TASK DESCRIPTION:
Where a line in the entries below contains the word "niet", count it. Return the total alone.

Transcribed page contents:

[Start of section]

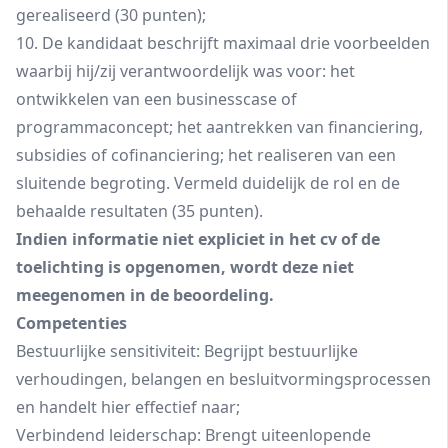
gerealiseerd (30 punten);
10. De kandidaat beschrijft maximaal drie voorbeelden
waarbij hij/zij verantwoordelijk was voor: het
ontwikkelen van een businesscase of
programmaconcept; het aantrekken van financiering,
subsidies of cofinanciering; het realiseren van een
sluitende begroting. Vermeld duidelijk de rol en de
behaalde resultaten (35 punten).
Indien informatie niet expliciet in het cv of de
toelichting is opgenomen, wordt deze niet
meegenomen in de beoordeling.
Competenties
Bestuurlijke sensitiviteit: Begrijpt bestuurlijke
verhoudingen, belangen en besluitvormingsprocessen
en handelt hier effectief naar;
Verbindend leiderschap: Brengt uiteenlopende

[End of section]

SOLVED EXERCISE:
2